Deportation is concededly a harsh collateral consequence. However, loss of the rights to vote, to travel, and to do a myriad other things a common citizen may do are also harsh consequences. Failure by counsel to advise a client of these or any other collateral eventualities would not constitute a Sixth Amendment violation just as failure by the court to inform of such collateral consequences does not violate Fed.R.Crim.Proe. 11. Defense counsel has done all he must under the Constitution when he advises his client of the direct consequences of a guilty plea. This is not to say that he should not advise the client on possible deportation — he should. But our implicit disapproval of counsel’s failure to advise of deportation consequences in Gavilan, 761 F.2d at 229, was hortatory, not a holding on the scope of the Sixth Amendment. Banda has failed to satisfy the deficient performance standard under Strickland, and he therefore cannot obtain relief for ineffective assistance of counsel.

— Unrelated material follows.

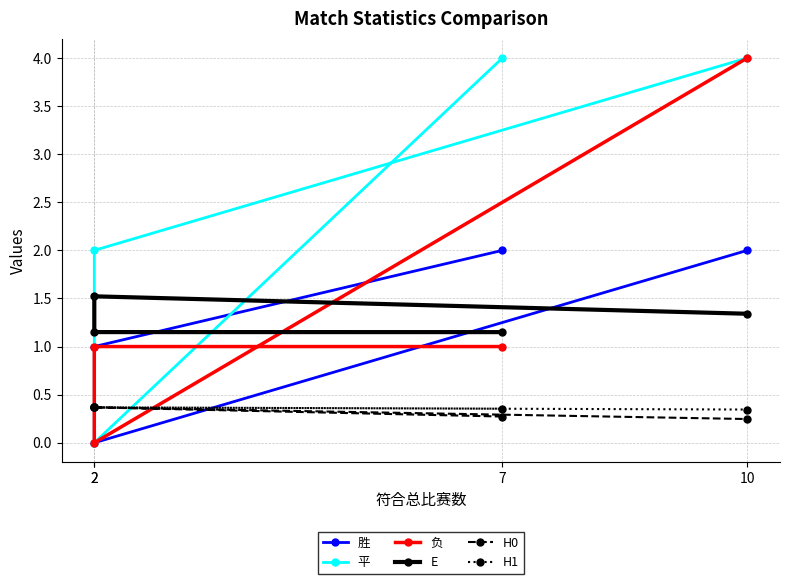

How many values in 负 are above zero?

3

Failing a successful challenge to his guilty plea under § 2255, Banda also asks for a writ of audita querela under the All Writs Act. This is a slender reed upon which to lean. The writ of audita querela permits a defendant to obtain relief against a judgment because of some legal defense arising after the judgment. It is an open question whether the obsolescent writ survives as a post-conviction remedy. In any case, the defense against the judgment must be based in law, not in equity. United States v. Reyes, 945 F.2d 862 (5th Cir.1991). There is no defect in the judgment below based in law. Moreover, the writ is not available where, as here, the defendant may seek redress under § 2255. United States v. Ayala, 894 F.2d 425, 427 (D.C.Cir.1990).

The decision of the district court is AFFIRMED.